Book The Practitioner s Guide to Graph Data

Download or read book The Practitioner s Guide to Graph Data written by Denise Gosnell and published by "O'Reilly Media, Inc.". This book was released on 2020-03-20 with total page 471 pages. Available in PDF, EPUB and Kindle. Book excerpt: Graph data closes the gap between the way humans and computers view the world. While computers rely on static rows and columns of data, people navigate and reason about life through relationships. This practical guide demonstrates how graph data brings these two approaches together. By working with concepts from graph theory, database schema, distributed systems, and data analysis, you’ll arrive at a unique intersection known as graph thinking. Authors Denise Koessler Gosnell and Matthias Broecheler show data engineers, data scientists, and data analysts how to solve complex problems with graph databases. You’ll explore templates for building with graph technology, along with examples that demonstrate how teams think about graph data within an application.
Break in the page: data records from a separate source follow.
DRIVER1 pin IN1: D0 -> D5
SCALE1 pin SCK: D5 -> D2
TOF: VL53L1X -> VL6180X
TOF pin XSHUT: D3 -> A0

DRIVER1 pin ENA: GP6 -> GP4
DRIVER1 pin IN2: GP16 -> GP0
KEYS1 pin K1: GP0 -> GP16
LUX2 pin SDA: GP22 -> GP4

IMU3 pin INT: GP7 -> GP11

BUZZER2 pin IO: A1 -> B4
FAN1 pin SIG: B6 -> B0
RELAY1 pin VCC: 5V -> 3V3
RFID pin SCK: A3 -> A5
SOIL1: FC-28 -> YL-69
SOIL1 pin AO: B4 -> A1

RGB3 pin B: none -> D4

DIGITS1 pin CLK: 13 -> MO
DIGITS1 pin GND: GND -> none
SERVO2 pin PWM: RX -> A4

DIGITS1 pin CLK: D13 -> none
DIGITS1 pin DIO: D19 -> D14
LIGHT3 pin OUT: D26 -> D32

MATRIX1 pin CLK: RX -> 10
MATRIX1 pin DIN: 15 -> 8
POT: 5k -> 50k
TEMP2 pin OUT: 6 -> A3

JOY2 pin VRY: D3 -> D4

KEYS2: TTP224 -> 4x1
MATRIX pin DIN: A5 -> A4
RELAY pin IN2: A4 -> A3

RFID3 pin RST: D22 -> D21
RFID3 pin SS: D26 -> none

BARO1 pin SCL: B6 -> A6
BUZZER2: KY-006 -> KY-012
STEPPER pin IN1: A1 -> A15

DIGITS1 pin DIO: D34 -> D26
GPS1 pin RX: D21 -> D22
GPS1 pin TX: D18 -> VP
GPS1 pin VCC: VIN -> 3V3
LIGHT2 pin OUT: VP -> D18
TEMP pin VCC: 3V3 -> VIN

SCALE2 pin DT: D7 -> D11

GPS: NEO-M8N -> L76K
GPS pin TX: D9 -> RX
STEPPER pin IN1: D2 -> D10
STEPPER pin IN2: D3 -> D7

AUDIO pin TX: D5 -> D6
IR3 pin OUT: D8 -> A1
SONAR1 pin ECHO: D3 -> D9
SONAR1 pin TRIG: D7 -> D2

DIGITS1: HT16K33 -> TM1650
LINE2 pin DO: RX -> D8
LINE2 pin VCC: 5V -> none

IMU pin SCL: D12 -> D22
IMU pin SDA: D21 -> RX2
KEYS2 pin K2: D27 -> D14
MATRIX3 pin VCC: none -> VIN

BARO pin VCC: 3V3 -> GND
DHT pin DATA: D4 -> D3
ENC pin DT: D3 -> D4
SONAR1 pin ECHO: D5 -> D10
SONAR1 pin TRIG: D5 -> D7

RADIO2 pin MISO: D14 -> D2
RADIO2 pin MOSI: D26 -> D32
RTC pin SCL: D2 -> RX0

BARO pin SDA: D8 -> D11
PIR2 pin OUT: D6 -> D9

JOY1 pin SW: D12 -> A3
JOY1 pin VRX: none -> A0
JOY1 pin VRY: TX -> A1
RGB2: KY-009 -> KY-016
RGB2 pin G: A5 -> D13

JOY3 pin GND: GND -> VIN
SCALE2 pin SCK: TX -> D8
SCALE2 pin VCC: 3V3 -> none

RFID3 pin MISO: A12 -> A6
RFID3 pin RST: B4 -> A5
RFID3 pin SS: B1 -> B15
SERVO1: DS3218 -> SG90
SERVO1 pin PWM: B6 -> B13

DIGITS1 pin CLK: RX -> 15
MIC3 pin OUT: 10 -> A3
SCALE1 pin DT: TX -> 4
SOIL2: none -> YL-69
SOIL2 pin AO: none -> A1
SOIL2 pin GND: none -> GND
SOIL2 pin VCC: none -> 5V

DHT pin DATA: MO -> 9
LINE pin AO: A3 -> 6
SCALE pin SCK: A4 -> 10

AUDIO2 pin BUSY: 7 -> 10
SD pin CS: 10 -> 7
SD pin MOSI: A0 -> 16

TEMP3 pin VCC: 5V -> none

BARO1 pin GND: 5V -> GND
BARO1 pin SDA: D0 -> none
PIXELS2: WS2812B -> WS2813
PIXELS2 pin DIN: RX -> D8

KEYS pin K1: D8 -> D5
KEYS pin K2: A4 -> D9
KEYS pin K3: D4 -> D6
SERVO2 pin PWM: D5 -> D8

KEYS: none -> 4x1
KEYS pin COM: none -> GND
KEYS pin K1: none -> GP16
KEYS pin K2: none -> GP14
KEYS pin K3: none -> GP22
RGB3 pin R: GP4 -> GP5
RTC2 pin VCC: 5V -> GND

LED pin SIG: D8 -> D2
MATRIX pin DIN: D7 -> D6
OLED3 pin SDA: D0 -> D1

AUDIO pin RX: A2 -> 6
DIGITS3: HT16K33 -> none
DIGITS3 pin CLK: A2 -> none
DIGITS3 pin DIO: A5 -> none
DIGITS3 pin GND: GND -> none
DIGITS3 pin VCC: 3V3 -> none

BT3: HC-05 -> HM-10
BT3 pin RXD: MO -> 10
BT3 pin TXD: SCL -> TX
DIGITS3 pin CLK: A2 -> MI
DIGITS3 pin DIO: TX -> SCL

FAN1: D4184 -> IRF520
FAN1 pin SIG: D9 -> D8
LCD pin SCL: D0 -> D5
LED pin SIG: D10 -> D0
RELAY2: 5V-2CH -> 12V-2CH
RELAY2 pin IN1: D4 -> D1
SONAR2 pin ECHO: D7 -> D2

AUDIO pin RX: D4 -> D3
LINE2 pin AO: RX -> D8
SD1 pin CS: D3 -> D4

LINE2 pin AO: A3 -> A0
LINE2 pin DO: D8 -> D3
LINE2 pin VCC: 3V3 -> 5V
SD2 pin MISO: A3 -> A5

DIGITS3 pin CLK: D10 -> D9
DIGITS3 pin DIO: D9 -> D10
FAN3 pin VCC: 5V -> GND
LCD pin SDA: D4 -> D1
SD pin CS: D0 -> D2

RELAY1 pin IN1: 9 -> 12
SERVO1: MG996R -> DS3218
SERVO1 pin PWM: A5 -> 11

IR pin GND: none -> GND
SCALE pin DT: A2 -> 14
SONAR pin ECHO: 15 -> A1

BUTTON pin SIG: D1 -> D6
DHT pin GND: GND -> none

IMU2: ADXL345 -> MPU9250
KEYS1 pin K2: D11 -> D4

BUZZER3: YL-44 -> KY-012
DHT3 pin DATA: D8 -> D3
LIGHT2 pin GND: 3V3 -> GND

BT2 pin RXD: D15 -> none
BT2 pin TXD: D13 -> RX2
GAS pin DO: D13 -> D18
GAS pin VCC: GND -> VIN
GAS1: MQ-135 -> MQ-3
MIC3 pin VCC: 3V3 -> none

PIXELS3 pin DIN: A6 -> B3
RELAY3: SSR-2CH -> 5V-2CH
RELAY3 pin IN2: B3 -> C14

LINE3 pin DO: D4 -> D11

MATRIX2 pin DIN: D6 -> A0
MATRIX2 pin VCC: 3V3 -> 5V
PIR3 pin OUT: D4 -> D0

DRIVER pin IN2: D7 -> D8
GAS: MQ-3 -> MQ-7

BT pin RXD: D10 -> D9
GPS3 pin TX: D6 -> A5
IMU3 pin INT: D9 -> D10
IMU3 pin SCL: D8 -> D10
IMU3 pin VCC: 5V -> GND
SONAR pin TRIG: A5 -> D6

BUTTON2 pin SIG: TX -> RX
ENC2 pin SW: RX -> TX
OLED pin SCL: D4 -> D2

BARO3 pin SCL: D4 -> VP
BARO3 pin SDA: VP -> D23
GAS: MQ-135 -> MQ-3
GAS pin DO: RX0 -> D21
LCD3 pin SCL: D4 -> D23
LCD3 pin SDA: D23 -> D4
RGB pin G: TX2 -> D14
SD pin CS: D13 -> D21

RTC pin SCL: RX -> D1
Build an example application architecture with relational and graph technologies Use graph technology to build a Customer 360 application, the most popular graph data pattern today Dive into hierarchical data and troubleshoot a new paradigm that comes from working with graph data Find paths in graph data and learn why your trust in different paths motivates and informs your preferences Use collaborative filtering to design a Netflix-inspired recommendation system

Book Semantic Systems  The Power of AI and Knowledge Graphs

Download or read book Semantic Systems The Power of AI and Knowledge Graphs written by Maribel Acosta and published by Springer Nature. This book was released on 2019-11-04 with total page 400 pages. Available in PDF, EPUB and Kindle. Book excerpt: This open access book constitutes the refereed proceedings of the 15th International Conference on Semantic Systems, SEMANTiCS 2019, held in Karlsruhe, Germany, in September 2019. The 20 full papers and 8 short papers presented in this volume were carefully reviewed and selected from 88 submissions. They cover topics such as: web semantics and linked (open) data; machine learning and deep learning techniques; semantic information management and knowledge integration; terminology, thesaurus and ontology management; data mining and knowledge discovery; semantics in blockchain and distributed ledger technologies.